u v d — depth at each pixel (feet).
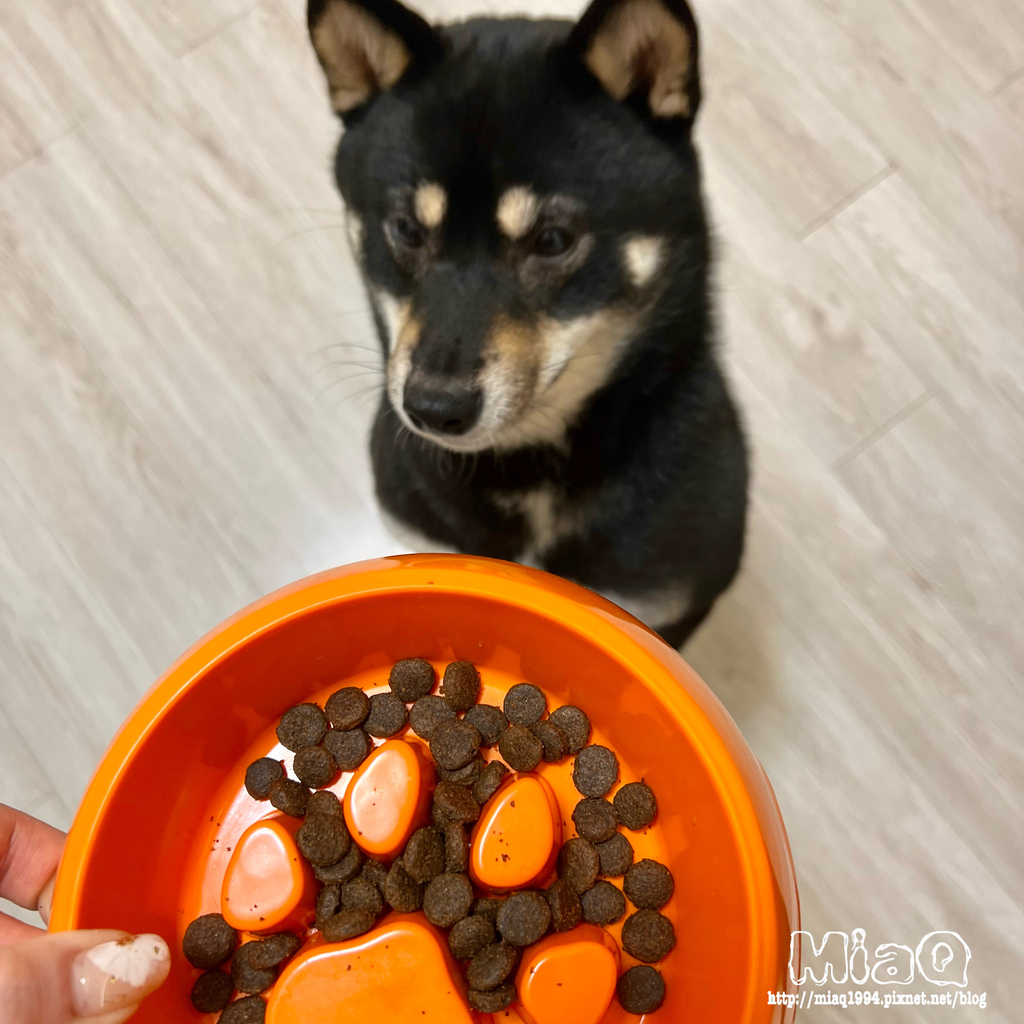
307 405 1.51
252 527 1.48
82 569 1.47
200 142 1.59
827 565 1.45
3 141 1.60
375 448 1.32
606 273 1.10
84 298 1.55
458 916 0.99
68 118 1.61
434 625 1.05
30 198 1.58
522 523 1.26
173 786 1.01
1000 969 1.32
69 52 1.63
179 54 1.62
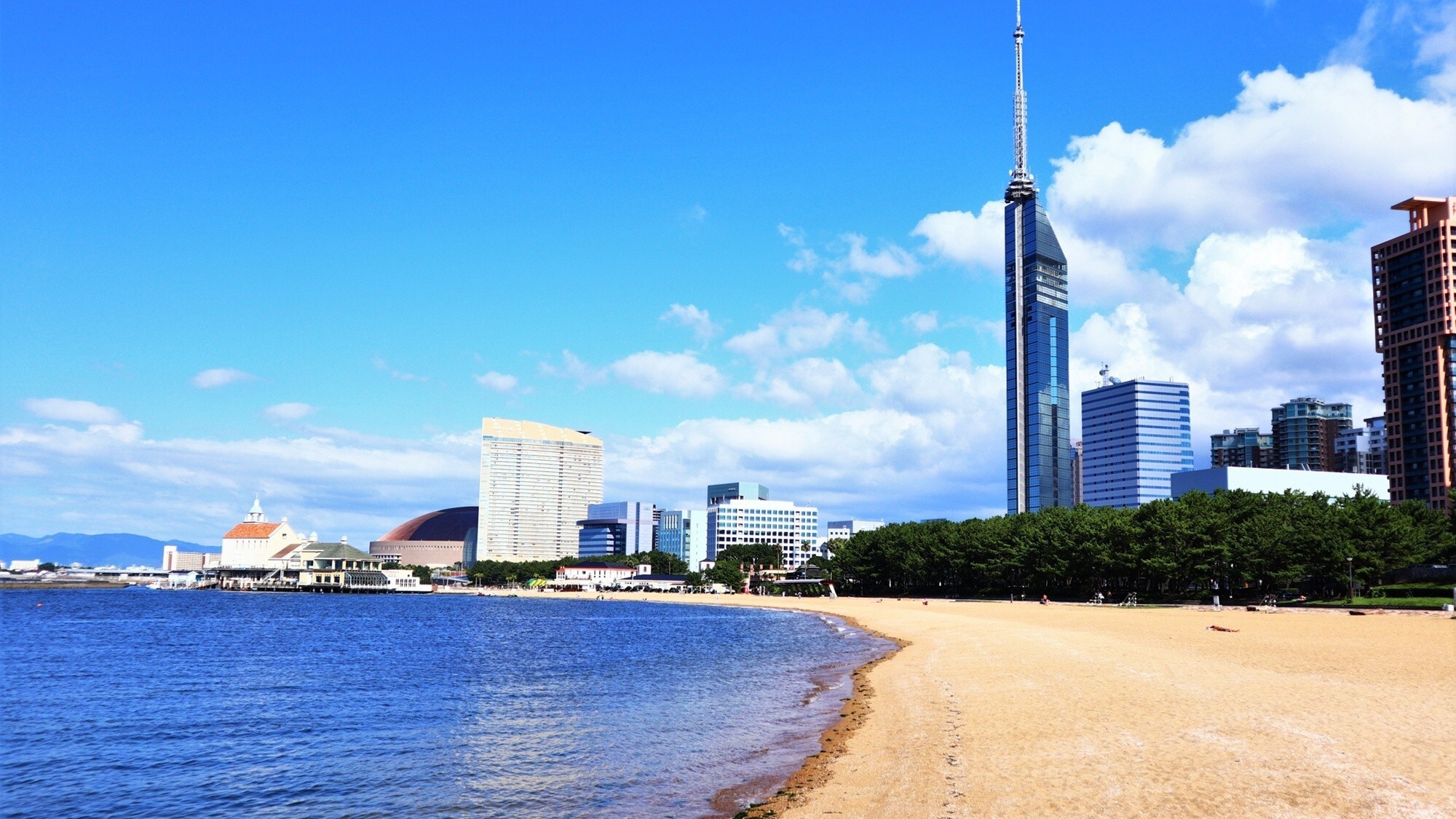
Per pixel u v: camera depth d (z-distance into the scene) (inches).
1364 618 4126.5
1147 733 1421.0
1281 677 1989.4
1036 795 1117.1
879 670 2797.7
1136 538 6619.1
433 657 3774.6
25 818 1387.8
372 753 1759.4
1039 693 1951.3
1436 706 1567.4
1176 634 3410.4
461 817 1309.1
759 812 1187.3
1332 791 1045.8
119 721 2183.8
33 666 3486.7
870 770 1376.7
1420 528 6200.8
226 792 1499.8
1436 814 958.4
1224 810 999.0
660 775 1492.4
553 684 2787.9
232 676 3105.3
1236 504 6697.8
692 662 3454.7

+---+

Output all the material above exactly once more, leaving every picture out.

u v d — depth at each pixel (feet).
307 405 1.51
252 527 1.48
82 569 1.47
200 142 1.59
827 565 1.45
3 141 1.60
375 448 1.32
606 273 1.10
84 298 1.55
458 916 0.99
68 118 1.61
434 625 1.05
30 198 1.58
522 523 1.26
173 786 1.01
1000 969 1.32
69 52 1.63
179 54 1.62
Per pixel u v: camera depth d (z-distance into the scene) (inches).
1364 618 4126.5
1147 733 1421.0
1281 677 1989.4
1036 795 1117.1
879 670 2797.7
1136 538 6619.1
433 657 3774.6
25 818 1387.8
372 753 1759.4
1039 693 1951.3
1436 706 1567.4
1176 634 3410.4
461 817 1309.1
759 812 1187.3
1332 791 1045.8
119 721 2183.8
33 666 3486.7
870 770 1376.7
1420 528 6200.8
226 792 1499.8
1436 814 958.4
1224 810 999.0
660 775 1492.4
553 684 2787.9
232 676 3105.3
1236 504 6697.8
692 662 3454.7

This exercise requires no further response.